Christina Schott, Contributor, Jakarta

At the end of September 2002, Nyonya Lauren was sitting on the beach at Kuta, Bali, meditating. Suddenly she saw a huge wave rolling towards her, adorned by a crest of fire. Many dead bodies washed up on the shore.

Nobody else, of course, saw the wave and its ghastly portent. When Lauren talked about it, nobody believed that a huge misfortune would soon come over Bali.

"This island is a safe haven," she was told by her friends. The clairvoyant left the island but only two weeks later, she got a call in the early morning -- and she knew that her prophecy had been tragically fulfilled.

Some people might hail her as a supernatural talent, while others simply dismiss her as a charlatan playing on people's fears about their future. From the high and mighty to regular folk, people come to seek her predictions about their future.

She is also a regular source for TV shows and in print media every new year, telling what lies in store.

"I didn't ask for this talent. In the beginning I was rather afraid of it," she said, mechanically smoking one cigarette after the other. "I don't know where it comes from, and actually I don't want to know. Somehow nature gave it to me."

Lauren was born in the Netherlands in 1932. She grew up in Eindhoven, enduring all the atrocities World War II brought over Europe. She had her first paranormal experience in elementary school.

"I heard voices saying we had to leave the school immediately. But when I told the teacher about it, he got angry and punished me by sending me home," she remembered.

Her mother did not believe her, either, but to calm the child down she went with her to a place outside the city center.

"Two hours later the Germans attacked the city and my school was bombed. A lot of children and teachers died," Lauren said.

In 1953, she met her first husband, an Indonesian studying in the Netherlands. She returned with him to his homeland and eventually became a citizen.

"I felt before that my future would have something to do with a tropical country," she said.

She returned to her birthplace six years ago, but ended up staying only half of the alloted six weeks she was given for her visa.

"In Europe, one cannot fulfill one's life. The prefabricated ways of how you have to live are too inflexible."

When Lauren gave birth to her only son, she had another premonition, telling her that the newborn would not become older than 26 years.

"I was terribly sad, but I had to live with this burden, not being able to talk about it."

In fact, her son died in a car accident some weeks before his 26th birthday, leaving behind two sons. They have been raised by Lauren and her second husband, whom she married after being a widow for eight years.

It was only after her first husband died in 1971 that Lauren made her personal predictions a profession. First, friends came by to ask her opinion for this or that problem. Then the friends of those friends came and the clairvoyant became more and more popular.

Today, her clients range from housewives desperate to know more about their unfaithful husbands, entertainers uncertain about their future and politicians worrying about the result of the upcoming elections.

That wisdom does not come for nothing: The first consultation costs Rp 300,000. "I am not a rich woman," she said, "but I need something to pay my assistant and to look after the facilities.

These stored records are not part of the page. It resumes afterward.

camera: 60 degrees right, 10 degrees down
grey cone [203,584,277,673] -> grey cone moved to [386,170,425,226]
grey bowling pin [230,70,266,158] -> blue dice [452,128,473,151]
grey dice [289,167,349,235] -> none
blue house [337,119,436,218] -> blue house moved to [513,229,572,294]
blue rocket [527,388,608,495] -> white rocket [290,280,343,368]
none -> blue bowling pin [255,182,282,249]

After the first visit, there is no fee anymore."

Lauren, with her red-tinted hair and kohl-rimmed eyes, receives her guests in a tiny, dimly lit office that is crammed with figures and pictures of Buddha, Christ and Hindu deities in her home in East Jakarta. She does not read their palms nor use cards or other tools of a common fortuneteller. She will just listen -- while her guest talks about his problems and fears, she senses and interprets his aura.

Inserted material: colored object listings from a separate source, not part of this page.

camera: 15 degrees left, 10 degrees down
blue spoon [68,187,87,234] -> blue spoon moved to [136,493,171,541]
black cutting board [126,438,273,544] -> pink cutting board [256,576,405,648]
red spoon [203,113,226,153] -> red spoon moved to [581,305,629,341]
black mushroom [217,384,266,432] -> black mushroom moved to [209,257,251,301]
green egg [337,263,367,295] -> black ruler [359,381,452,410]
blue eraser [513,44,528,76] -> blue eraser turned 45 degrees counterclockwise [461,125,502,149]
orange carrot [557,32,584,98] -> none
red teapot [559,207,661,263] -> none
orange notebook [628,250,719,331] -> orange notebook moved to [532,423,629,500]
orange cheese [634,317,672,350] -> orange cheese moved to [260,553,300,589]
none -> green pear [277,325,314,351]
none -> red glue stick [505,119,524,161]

"I don't play God. Many people are just insecure and look for something to hold on. But I bring it back to them: They have to do their own laundry, since I cannot live their lives," she said.

"You have to find your own balance: Don't hide in front of yourself and be aware that the product of the future is how you live now."

Sometimes a bad aura affects a certain part of the body, causing physical illness.

"People often just worry too much or are too stressed and then their body reacts. Cancer, for example, in my opinion is a kind of suicide. But I cannot operate on stress, they have to free themselves," Lauren explained.

In those cases, she sells her clients herbal medicine that she obtains from a certain temple in Nepal.

The link to the Himalaya state came from the Indian spiritual leader Om Sai Ram. Lauren went to see the guru at his compound in southern India, after she came across his portrait in three extraordinary situations in a row.

"Finally you come," she remembers his first words after her arrival.

And his message for her?

"Teach the people to think and live positively." The guru, with his Jimmy Hendrix-style haircut now oversees Lauren's office from three posters.

Whatever one might think of her paranormal abilities, there is no denying she has a special charisma and she knows how to read people, even if it is through sophisticated judgment of character.

"I feel I have a mission and it is not finished yet," the 71- year-old woman said. "I am tired, but there is nobody to replace me. So I still have to go on with my burden."